Anica Petrovic is terrific as the in-from-Boston/studying in Mississippi legal intern and civil rights advocate who gloms onto and grounds the flailing local defense attorney with matters of law that he hasn’t had the time to research. Her only challenge to his principles is to his marriage vows, but that’s another story.

Rosney Mauger, as the first and only Black sheriff in Ford County, where the action unfolds, effortlessly straddles the divide between what would be his job security and his empathy for yet another in a stream of Black defendants.

As expert witnesses, Patrick Anthony displays just the right degree of indignation when defending his legally damning policy of pronouncing every defendant “sane” in court, as needed by the state prosecution, when he himself works for that same state – before having the defendants locked up in the state mental asylum that he manages. As his opponent, Steve Rozic cuts a sympathetic figure, both honorable and humiliated, as an expert wrongly accused, in court, of sexual deviance

The cumulative effect of this production of Holmes’s tight adaptation is a fully engaging and richly constructed community of players; like last season’s Our Town, it’s smart enough to defy the cliches that so many detractors claim are its downfall. It mostly (but not entirely) avoids eviscerating the Deep South, which is home to people, like people everywhere else, who are both good and evil; but that region is also home to a shop of horrors that never quite seems to go out of business selling KKK hoods and flammable crosses. We have such shops, too, selling different products. Let’s not kid ourselves.

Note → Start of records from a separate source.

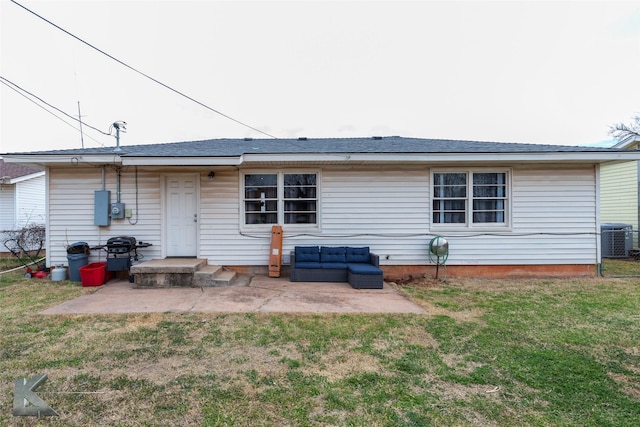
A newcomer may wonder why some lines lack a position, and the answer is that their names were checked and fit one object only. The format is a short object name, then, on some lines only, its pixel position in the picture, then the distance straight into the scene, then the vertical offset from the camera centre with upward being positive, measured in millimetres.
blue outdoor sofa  6043 -1071
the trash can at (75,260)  6629 -1001
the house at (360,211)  7074 +130
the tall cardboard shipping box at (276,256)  6832 -916
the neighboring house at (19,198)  11188 +674
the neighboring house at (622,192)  11109 +1031
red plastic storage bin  6152 -1259
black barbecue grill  6522 -816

The book was likely a best seller because it settles onto a view of humanity that’s at least somewhat redemptive. Of that, I’m not persuaded, though it sure feels good to imagine.

The Group Rep. The Lonny Chapman Theatre, 10900 Burbank Blvd., North Hollywood; Fri.-Sat., 8 pm, Sun., 2 pm; thru June 28. www.theGROUPrep.com. Running time: two hours and 35 minutes including one intermission.